ZAGREB, Croatia – Croatia Airlines pilots and flight attendants went on strike Tuesday over planned salary cuts and layoffs that are part of efforts to restructure the loss-making state carrier ahead of the country’s European Union entry.
The indefinite strike cancelled some 25 international and domestic flights scheduled for Tuesday. Most of the passengers who purchased tickets for those flights have been put on ones by other airlines.
The troubled airline that operates 13 planes has largely survived on government subsidies which will no longer be allowed after Croatia joins the EU on July 1. The carrier’s debt is estimated at 150 million euros ($194 million.)
Croatia Airlines management said the company could go bankrupt if it does not cut costs by reducing salaries as proposed in a new collective agreement given to some 1,000 employees. The agreement also proposes fewer rest days for the cabin crews, and limits their vacations during the peak of the summer season.
The striking pilots and flight attendants say the salary cuts would range between 20 and 40 per cent, if they accepted the new agreement.

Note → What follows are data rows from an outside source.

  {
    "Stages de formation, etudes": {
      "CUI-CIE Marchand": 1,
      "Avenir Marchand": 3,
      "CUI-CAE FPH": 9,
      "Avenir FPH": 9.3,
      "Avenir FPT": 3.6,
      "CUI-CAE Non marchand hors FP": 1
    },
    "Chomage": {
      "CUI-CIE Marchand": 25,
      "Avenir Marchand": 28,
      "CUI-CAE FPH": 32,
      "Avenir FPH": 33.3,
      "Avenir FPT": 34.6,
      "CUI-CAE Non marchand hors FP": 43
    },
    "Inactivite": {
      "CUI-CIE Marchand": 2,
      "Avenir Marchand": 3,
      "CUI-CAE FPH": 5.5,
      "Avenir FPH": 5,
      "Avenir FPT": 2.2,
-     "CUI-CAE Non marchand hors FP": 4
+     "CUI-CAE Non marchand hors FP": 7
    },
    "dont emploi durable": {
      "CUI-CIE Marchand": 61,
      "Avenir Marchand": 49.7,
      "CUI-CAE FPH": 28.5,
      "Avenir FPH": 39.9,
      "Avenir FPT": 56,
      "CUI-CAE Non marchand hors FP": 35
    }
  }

“I don’t think that salaries are the main reason that the company could go bankrupt,” said Bozidar Andrasek, a pilot union leader. He said wages represent only about 10 to 15 per cent of the company’s current expenses.
Croatia Airlines management threatened to fire 42 flight attendants, a quarter of its cabin crew, after they all took sick leave at the same time earlier this month to protest the proposed cut in their salaries.

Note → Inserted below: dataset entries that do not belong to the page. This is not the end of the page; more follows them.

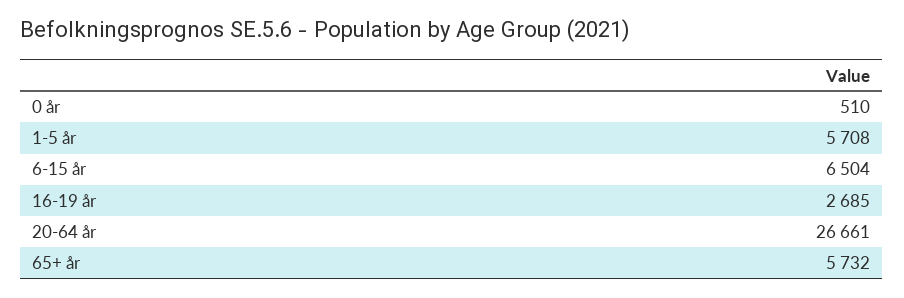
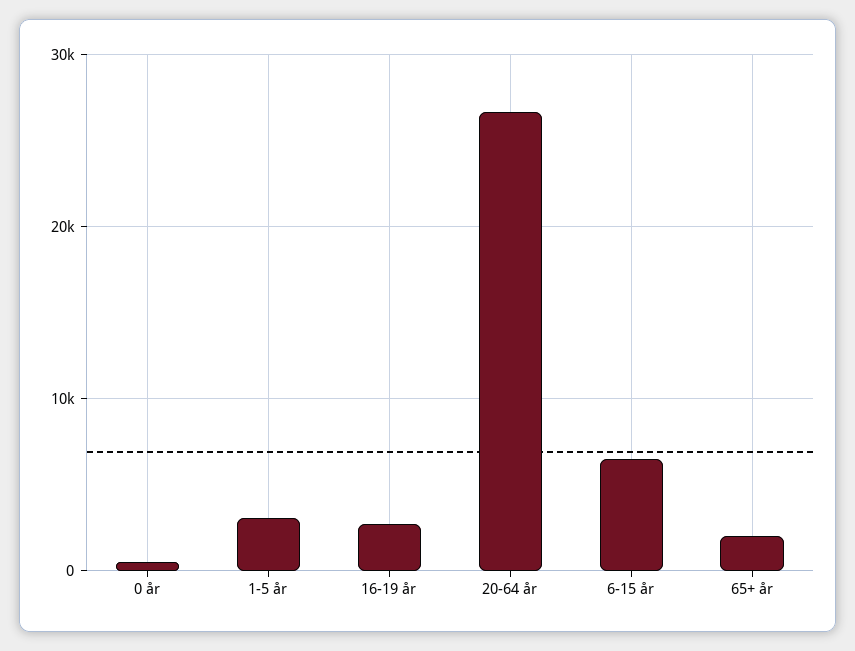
  {
    "0 år": 510,
-   "1-5 år": 5708,
+   "1-5 år": 3000,
    "6-15 år": 6504,
    "16-19 år": 2685,
    "20-64 år": 26661,
-   "65+ år": 5732
+   "65+ år": 2000
  }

“Some cabin attendants would have their salaries cut by 40 per cent,” said Tanja Miric, one of the stewardesses staging a protest in front of the company headquarters near the Zagreb airport on Tuesday. “This company has a potential for success, but I fear that with this management there is no solution for our problems.”
Croatia has faced with a spate of work stoppages as it prepares to become EU’s 28th member. Also announcing strikes are state railroad company workers, as well as public sector employees who are paid from the national budget that has been under EU scrutiny and austerity demands.
Croatia Airlines became a symbol of the country’s drive for independence from Yugoslavia when the company was formed in 1990. Its striking crews said it has good potential for expansion in the tourist-oriented Adriatic Sea country, which has six commercial airports.
“The potential is huge,” Andrasek. “We have good faith in our company.”
The Star Alliance member shares the problems of other national carriers in the Balkan region — including Serbian JAT Airways and Slovenian Adria Airways — which are struggling for survival amid competition from much bigger foreign budget airlines.
Negotiations between the Croatia Airlines unions and the company management on a compromise solution continued on Tuesday.